Another term for cloud-based solutions is Software-as-a-Service (SaaS). This term isn’t as commonly used, but it’s important to know to fully understand what you get with cloud-based solutions. Most people focus on the first “S” (software), but the second “S” (service) is just as important as the first, if not even more important.

Services Associated with SaaS Solutions

There are several services associated with SaaS solutions that can make or break your ability to have a good experience with that solution. Here are some of them:

Management and Infrastructure

Two of the biggest benefits of cloud-based SaaS solutions are: 1) You don’t have to install the software (or updates to the software) and 2) You don’t have to set up the server environment and infrastructure to support the software solution. A SaaS provider does all of that for you, and more.

There’s more to management of a SaaS solution than you might think – it includes management of the networking environment, storage, servers, virtualization (to distribute services without having to add more hardware), the operating system, middleware (software between the operating system and the applications), runtime (including development, testing and production environments), customer data and the applications themselves. That’s a lot to manage and it can be costly in terms of physical space, equipment, software, and personnel – which is a big reason why so many organizations today (even large organizations) have chosen SaaS solutions over on-premise solutions.

Product Development and Enhancement

Software development doesn’t just require developers, it requires several other people involved in the development of features and capabilities, including product managers to manage feature requests and flush out requirements for new feature development/enhancement and QC testers to find “bugs” in the software to be corrected by the developers and certify it ready for use in production by customers.

Documentation and Training

With every software release, documentation needs to be updated to reflect the software’s current capabilities and to provide release notes regarding what’s new.

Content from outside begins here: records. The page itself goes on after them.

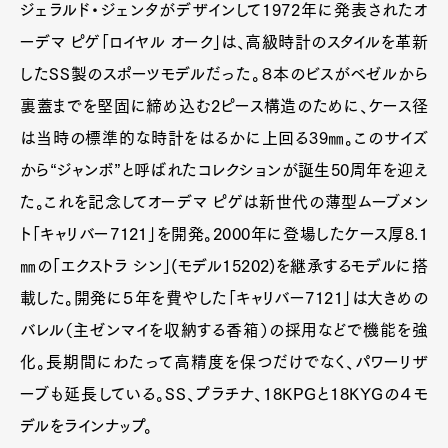
ジェラルド・ジェンタがデザインして1972年に発表されたオ
ーデマ ピゲ「ロイヤル オーク」は、高級時計のスタイルを革新
したSS製のスポーツモデルだった。８本のビスがベゼルから
裏蓋までを堅固に締め込む2ピース構造のために、ケース径
は当時の標準的な時計をはるかに上回る39㎜。このサイズ
から“ジャンボ”と呼ばれたコレクションが誕生50周年を迎え
た。これを記念してオーデマ ピゲは新世代の薄型ムーブメン
ト「キャリバー7121」を開発。2000年に登場したケース厚8.1
㎜の「エクストラ シン」(モデル15202)を継承するモデルに搭
載した。開発に５年を費やした「キャリバー7121」は大きめの
バレル（主ゼンマイを収納する香箱）の採用などで機能を強
化。長期間にわたって高精度を保つだけでなく、パワーリザ
ーブも延長している。SS、プラチナ、18KPGと18KYGの４モ
デルをラインナップ。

And no matter how easy to use the software may be, a SaaS provider needs to provide training services to enable its customers to get the most out of the software.

Product Support

SaaS providers also have a software support team ready to support customers with their software issues, which can range from assistance on how to use a capability of the product to identification of a “bug” in the software, which can then be addressed by the development team and tested by the QC team. A big advantage of SaaS solutions is that fixes to critical software bugs can be deployed immediately – no need to wait for the next release!

Professional Services

Finally, many SaaS providers often provide additional professional services that tie into their software products. This is especially true in eDiscovery solutions, where services that encompass the entire EDRM lifecycle – from collection to searching assistance to managed review to production assistance and even project management – are available.

Two Recommendations for Getting the Most Out of Your SaaS Solution

To get the most out of your experience with the SaaS solution, here are two things you need to do:

Pay Attention During the Training

We have so many distractions these days, especially when working remotely, it’s sometimes easy to get distracted during training sessions doing things like checking your mobile device, responding to emails, etc. When you’re in a training session, it’s important to put distractions aside and focus on the software training, asking questions when you don’t understand something.

Years ago, I covered a case where an associate representing a major financial institution inadvertently produced sensitive data for thousands of the client’s wealthiest portfolio owners. Even worse, that inadvertent disclosure was covered by The New York Times! In her declaration to the court, the associate acknowledged that she only reviewed the first thousand documents in the potential production set because she thought that was the extent of the collection – she didn’t even realize she needed to check out another batch to keep reviewing. Examples like this illustrate the importance of paying attention during the training.

Speak Up When There is an Issue

SaaS providers want to hear from you when you’re having issues with the software, whether that involves potential software “bugs”, confusion on how to use certain features, or even concern over lack of certain features in the product. They won’t know unless you tell them where they need to focus to make the product more robust and reliable and less confusing, so speak up and contact support when you have an issue. That’s what they’re there for.


People focus on the first “S” in cloud-based SaaS solutions, but the second “S” is what can make or break your experience with the software. To get the most out of the software, take full advantage of the services that your SaaS solution provider offers.